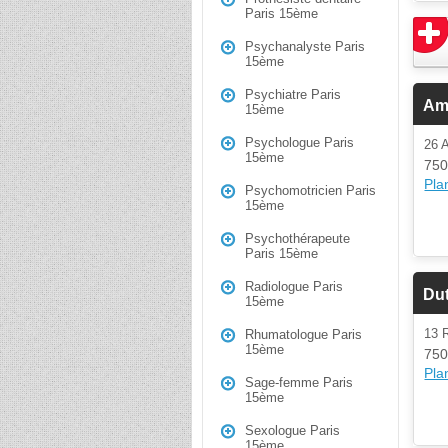
Paris 15ème
Psychanalyste Paris
15ème
Psychiatre Paris
Am
15ème
Psychologue Paris
26
15ème
750
Plan
Psychomotricien Paris
15ème
Psychothérapeute
Paris 15ème
Radiologue Paris
Dut
15ème
13 
Rhumatologue Paris
15ème
750
Plan
Sage-femme Paris
15ème
Sexologue Paris
15ème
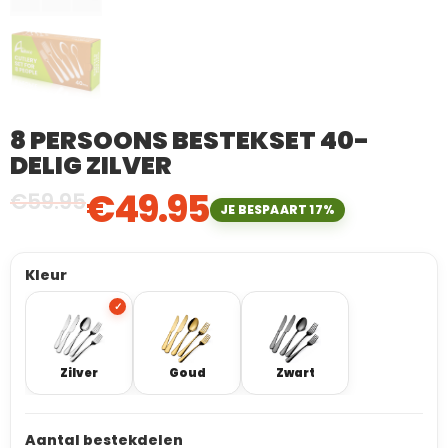
8 PERSOONS BESTEKSET 40-
DELIG ZILVER
€
49.95
€
59.95
JE BESPAART 17%
Kleur
Zilver
Goud
Zwart
Aantal bestekdelen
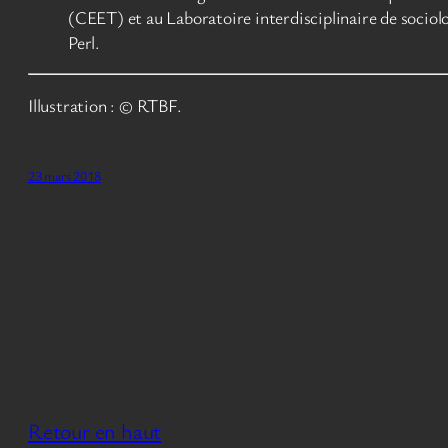
(CEET) et au Laboratoire interdisciplinaire de sociol
Perl.
Illustration : © RTBF.
23 mars 2018
Retour en haut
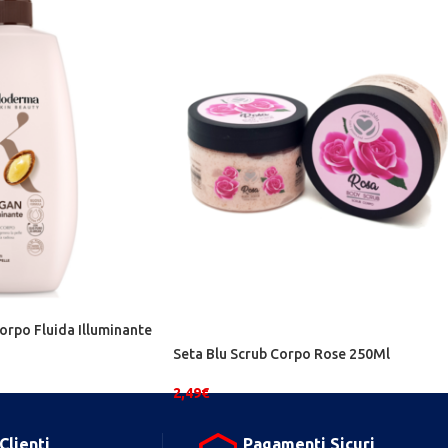
rpo Fluida Illuminante
Seta Blu Scrub Corpo Rose 250Ml
2,49
€
Clienti
Pagamenti Sicuri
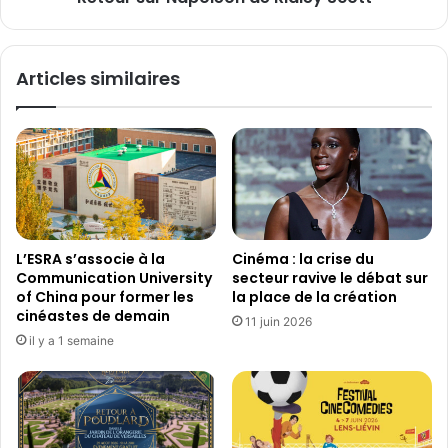
t
a
t
p
e
o
Articles similaires
n
l
d
é
u
o
d
n
'
d
A
e
p
R
p
i
l
d
L’ESRA s’associe à la
Cinéma : la crise du
e
l
Communication University
secteur ravive le débat sur
O
e
of China pour former les
la place de la création
r
y
cinéastes de demain
11 juin 2026
i
S
il y a 1 semaine
g
c
i
o
n
t
a
t
l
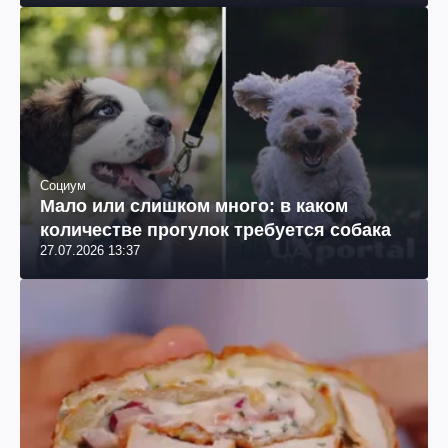
Социум
Мало или слишком много: в каком
количестве прогулок требуется собака
27.07.2026 13:37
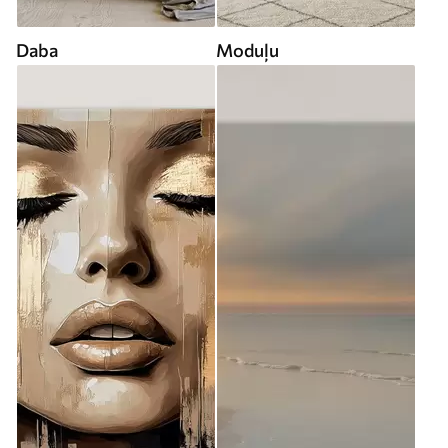
Daba
Moduļu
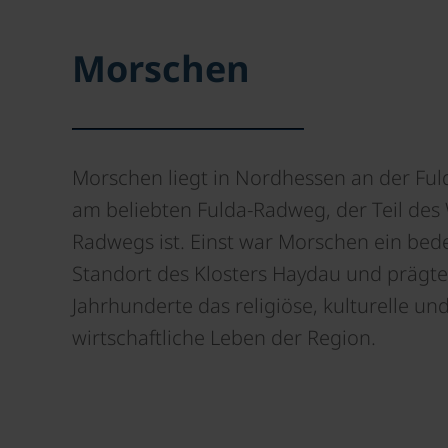
Morschen
Morschen liegt in Nordhessen an der Fu
am beliebten Fulda-Radweg, der Teil des
Radwegs ist. Einst war Morschen ein be
Standort des Klosters Haydau und prägte
Jahrhunderte das religiöse, kulturelle un
wirtschaftliche Leben der Region.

Task requirements: Generate a word-for-word copy of the preceding records, excluding all pictures.

Written response:
Paris 15ème
Psychanalyste Paris
15ème
Psychiatre Paris
Am
15ème
Psychologue Paris
26
15ème
750
Plan
Psychomotricien Paris
15ème
Psychothérapeute
Paris 15ème
Radiologue Paris
Dut
15ème
13 
Rhumatologue Paris
15ème
750
Plan
Sage-femme Paris
15ème
Sexologue Paris
15ème
8 PERSOONS BESTEKSET 40-
DELIG ZILVER
€
49.95
€
59.95
JE BESPAART 17%
Kleur
Zilver
Goud
Zwart
Aantal bestekdelen
(CEET) et au Laboratoire interdisciplinaire de sociol
Perl.
Illustration : © RTBF.
23 mars 2018
Retour en haut
rpo Fluida Illuminante
Seta Blu Scrub Corpo Rose 250Ml
2,49
€
Clienti
Pagamenti Sicuri
t
a
t
p
e
o
Articles similaires
n
l
d
é
u
o
d
n
'
d
A
e
p
R
p
i
l
d
L’ESRA s’associe à la
Cinéma : la crise du
e
l
Communication University
secteur ravive le débat sur
O
e
of China pour former les
la place de la création
r
y
cinéastes de demain
11 juin 2026
i
S
il y a 1 semaine
g
c
i
o
n
t
a
t
l
Социум
Мало или слишком много: в каком
количестве прогулок требуется собака
27.07.2026 13:37
Daba
Moduļu
Morschen
Morschen liegt in Nordhessen an der Fu
am beliebten Fulda-Radweg, der Teil des
Radwegs ist. Einst war Morschen ein be
Standort des Klosters Haydau und prägte
Jahrhunderte das religiöse, kulturelle un
wirtschaftliche Leben der Region.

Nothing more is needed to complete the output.